**Data excerpts:**
⁂
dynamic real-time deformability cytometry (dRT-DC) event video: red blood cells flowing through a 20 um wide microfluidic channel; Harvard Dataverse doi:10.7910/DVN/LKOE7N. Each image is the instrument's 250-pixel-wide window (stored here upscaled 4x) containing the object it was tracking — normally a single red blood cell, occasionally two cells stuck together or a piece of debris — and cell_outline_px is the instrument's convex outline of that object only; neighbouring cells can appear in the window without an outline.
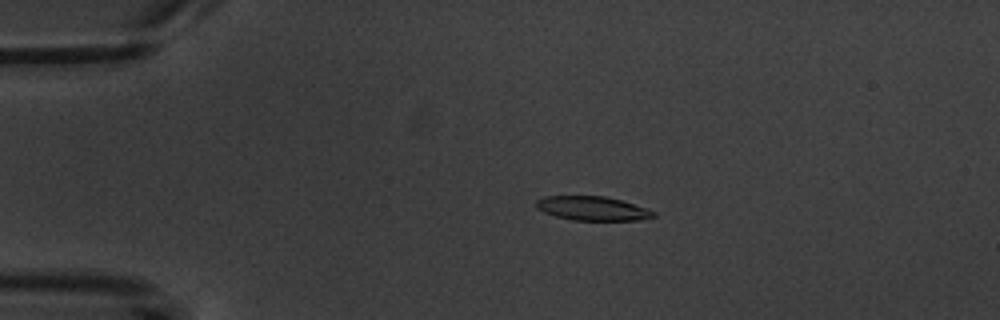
{"species": "common noctule bat (a hibernating species)", "species_latin": "Nyctalus noctula", "temperature_condition": "warm", "stored_images_in_passage": 6, "camera_frame_rate_fps": 3000, "um_per_image_px": 0.085, "animal": {"sex": "male", "body_mass_g": 20.1, "forearm_length_mm": 53.5}, "frame": {"image": 1, "passage_image": 4, "time_ms": 3.667, "image_size_px": [1000, 320], "cell_outline_px": [[656, 216], [636, 220], [572, 220], [556, 216], [544, 212], [536, 208], [536, 200], [544, 196], [604, 196], [620, 200], [656, 212]], "centroid_in_image_um": [50.31, 17.71], "position_along_channel_um": 34.7, "area_um2": 16.24}}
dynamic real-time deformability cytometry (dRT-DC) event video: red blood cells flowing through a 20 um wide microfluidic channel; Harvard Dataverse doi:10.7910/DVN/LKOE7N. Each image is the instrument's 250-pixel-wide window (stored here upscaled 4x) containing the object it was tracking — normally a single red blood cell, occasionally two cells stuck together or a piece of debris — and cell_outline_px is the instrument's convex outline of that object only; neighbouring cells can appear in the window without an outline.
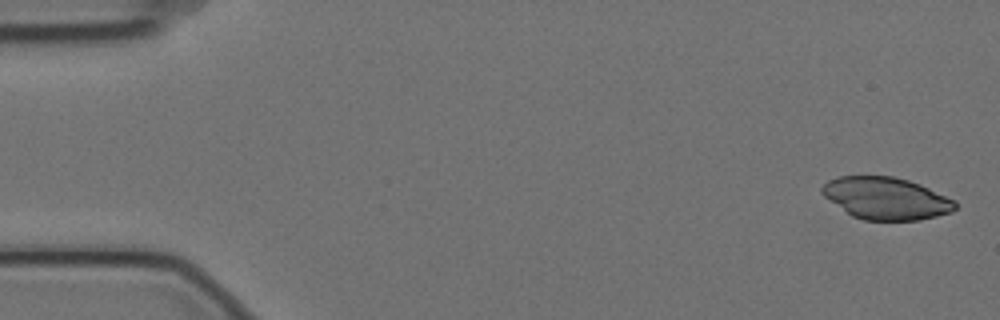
{"species": "Egyptian fruit bat (a non-hibernating species)", "species_latin": "Rousettus aegyptiacus", "temperature_condition": "cold", "stored_images_in_passage": 6, "camera_frame_rate_fps": 3000, "um_per_image_px": 0.085, "animal": {"sex": "female"}, "frame": {"image": 1, "passage_image": 1, "time_ms": 0.0, "image_size_px": [1000, 320], "cell_outline_px": [[956, 208], [952, 212], [920, 220], [864, 220], [852, 216], [824, 196], [820, 192], [820, 188], [828, 180], [840, 176], [892, 176], [908, 180], [920, 184], [956, 200]], "centroid_in_image_um": [75.32, 16.86], "position_along_channel_um": 9.7, "area_um2": 32.71}}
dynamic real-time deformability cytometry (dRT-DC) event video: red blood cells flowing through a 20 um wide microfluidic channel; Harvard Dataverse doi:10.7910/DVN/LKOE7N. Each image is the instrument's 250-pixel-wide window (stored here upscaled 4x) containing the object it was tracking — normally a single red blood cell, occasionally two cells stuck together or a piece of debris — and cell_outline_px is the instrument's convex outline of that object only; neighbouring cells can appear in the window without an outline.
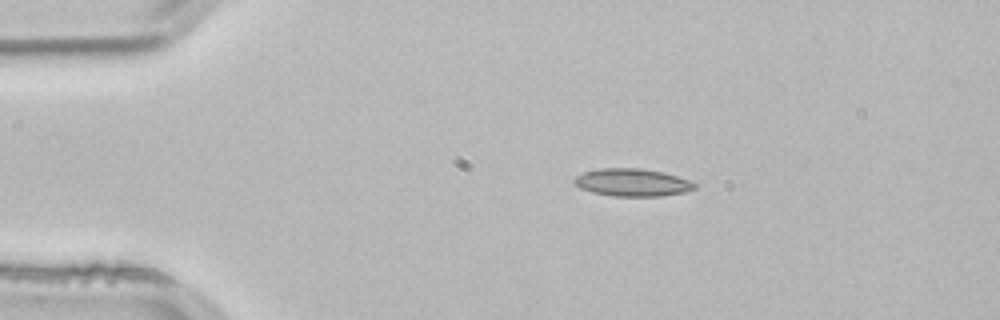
{"species": "common noctule bat (a hibernating species)", "species_latin": "Nyctalus noctula", "temperature_condition": "room temperature", "stored_images_in_passage": 44, "camera_frame_rate_fps": 3000, "um_per_image_px": 0.085, "animal": {"sex": "male", "body_mass_g": 21.5, "forearm_length_mm": 52.0}, "frame": {"image": 1, "passage_image": 1, "time_ms": 0.0, "image_size_px": [1000, 320], "cell_outline_px": [[696, 188], [684, 192], [660, 196], [612, 196], [592, 192], [580, 188], [572, 180], [576, 176], [584, 172], [600, 168], [640, 168], [664, 172], [688, 180], [696, 184]], "centroid_in_image_um": [53.73, 15.5], "position_along_channel_um": 31.3, "area_um2": 19.31}}
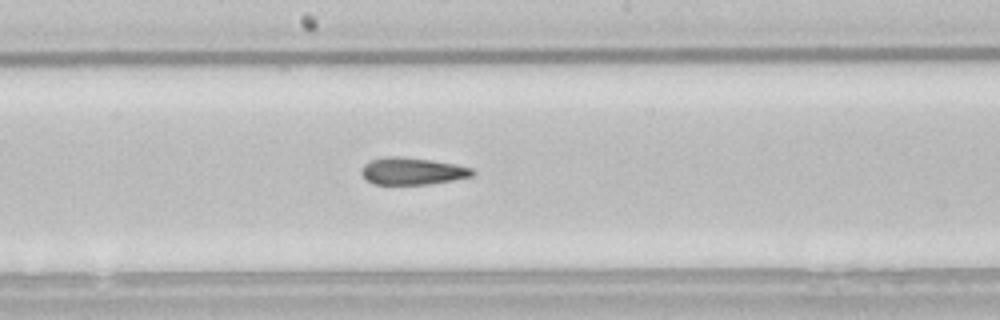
{"frame": {"image": 2, "passage_image": 19, "time_ms": 6.0, "image_size_px": [1000, 320], "cell_outline_px": [[476, 172], [472, 176], [452, 180], [428, 184], [372, 184], [360, 172], [364, 164], [372, 160], [384, 156], [400, 156], [432, 160], [456, 164], [472, 168]], "centroid_in_image_um": [35.05, 14.53], "position_along_channel_um": 213.1, "area_um2": 17.51}}
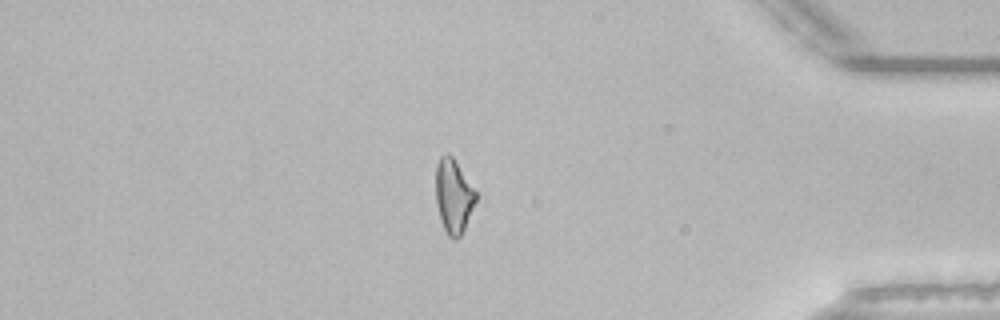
{"frame": {"image": 3, "passage_image": 36, "time_ms": 11.667, "image_size_px": [1000, 320], "cell_outline_px": [[476, 200], [464, 228], [460, 236], [456, 240], [452, 240], [448, 236], [440, 220], [436, 204], [436, 164], [440, 156], [448, 152], [452, 156], [476, 192]], "centroid_in_image_um": [38.52, 16.67], "position_along_channel_um": 396.7, "area_um2": 17.11}, "authors_computed_cell_mechanics": {"area_um2": 17.918, "velocity_mm_per_s": 3.8372, "shape_relaxation_time_tau1_ms": null, "shape_relaxation_time_tau2_ms": 1.9085, "deformation_change_tau1": null, "deformation_change_tau2": 0.0941}}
⁂
**Task goal:** Reproduce all of the material exactly, apart from the pictures.

**Solution to the exercise:**
dynamic real-time deformability cytometry (dRT-DC) event video: red blood cells flowing through a 20 um wide microfluidic channel; Harvard Dataverse doi:10.7910/DVN/LKOE7N. Each image is the instrument's 250-pixel-wide window (stored here upscaled 4x) containing the object it was tracking — normally a single red blood cell, occasionally two cells stuck together or a piece of debris — and cell_outline_px is the instrument's convex outline of that object only; neighbouring cells can appear in the window without an outline.
{"species": "common noctule bat (a hibernating species)", "species_latin": "Nyctalus noctula", "temperature_condition": "warm", "stored_images_in_passage": 6, "camera_frame_rate_fps": 3000, "um_per_image_px": 0.085, "animal": {"sex": "male", "body_mass_g": 20.1, "forearm_length_mm": 53.5}, "frame": {"image": 1, "passage_image": 4, "time_ms": 3.667, "image_size_px": [1000, 320], "cell_outline_px": [[656, 216], [636, 220], [572, 220], [556, 216], [544, 212], [536, 208], [536, 200], [544, 196], [604, 196], [620, 200], [656, 212]], "centroid_in_image_um": [50.31, 17.71], "position_along_channel_um": 34.7, "area_um2": 16.24}}
dynamic real-time deformability cytometry (dRT-DC) event video: red blood cells flowing through a 20 um wide microfluidic channel; Harvard Dataverse doi:10.7910/DVN/LKOE7N. Each image is the instrument's 250-pixel-wide window (stored here upscaled 4x) containing the object it was tracking — normally a single red blood cell, occasionally two cells stuck together or a piece of debris — and cell_outline_px is the instrument's convex outline of that object only; neighbouring cells can appear in the window without an outline.
{"species": "Egyptian fruit bat (a non-hibernating species)", "species_latin": "Rousettus aegyptiacus", "temperature_condition": "cold", "stored_images_in_passage": 6, "camera_frame_rate_fps": 3000, "um_per_image_px": 0.085, "animal": {"sex": "female"}, "frame": {"image": 1, "passage_image": 1, "time_ms": 0.0, "image_size_px": [1000, 320], "cell_outline_px": [[956, 208], [952, 212], [920, 220], [864, 220], [852, 216], [824, 196], [820, 192], [820, 188], [828, 180], [840, 176], [892, 176], [908, 180], [920, 184], [956, 200]], "centroid_in_image_um": [75.32, 16.86], "position_along_channel_um": 9.7, "area_um2": 32.71}}
dynamic real-time deformability cytometry (dRT-DC) event video: red blood cells flowing through a 20 um wide microfluidic channel; Harvard Dataverse doi:10.7910/DVN/LKOE7N. Each image is the instrument's 250-pixel-wide window (stored here upscaled 4x) containing the object it was tracking — normally a single red blood cell, occasionally two cells stuck together or a piece of debris — and cell_outline_px is the instrument's convex outline of that object only; neighbouring cells can appear in the window without an outline.
{"species": "common noctule bat (a hibernating species)", "species_latin": "Nyctalus noctula", "temperature_condition": "room temperature", "stored_images_in_passage": 44, "camera_frame_rate_fps": 3000, "um_per_image_px": 0.085, "animal": {"sex": "male", "body_mass_g": 21.5, "forearm_length_mm": 52.0}, "frame": {"image": 1, "passage_image": 1, "time_ms": 0.0, "image_size_px": [1000, 320], "cell_outline_px": [[696, 188], [684, 192], [660, 196], [612, 196], [592, 192], [580, 188], [572, 180], [576, 176], [584, 172], [600, 168], [640, 168], [664, 172], [688, 180], [696, 184]], "centroid_in_image_um": [53.73, 15.5], "position_along_channel_um": 31.3, "area_um2": 19.31}}
{"frame": {"image": 2, "passage_image": 19, "time_ms": 6.0, "image_size_px": [1000, 320], "cell_outline_px": [[476, 172], [472, 176], [452, 180], [428, 184], [372, 184], [360, 172], [364, 164], [372, 160], [384, 156], [400, 156], [432, 160], [456, 164], [472, 168]], "centroid_in_image_um": [35.05, 14.53], "position_along_channel_um": 213.1, "area_um2": 17.51}}
{"frame": {"image": 3, "passage_image": 36, "time_ms": 11.667, "image_size_px": [1000, 320], "cell_outline_px": [[476, 200], [464, 228], [460, 236], [456, 240], [452, 240], [448, 236], [440, 220], [436, 204], [436, 164], [440, 156], [448, 152], [452, 156], [476, 192]], "centroid_in_image_um": [38.52, 16.67], "position_along_channel_um": 396.7, "area_um2": 17.11}, "authors_computed_cell_mechanics": {"area_um2": 17.918, "velocity_mm_per_s": 3.8372, "shape_relaxation_time_tau1_ms": null, "shape_relaxation_time_tau2_ms": 1.9085, "deformation_change_tau1": null, "deformation_change_tau2": 0.0941}}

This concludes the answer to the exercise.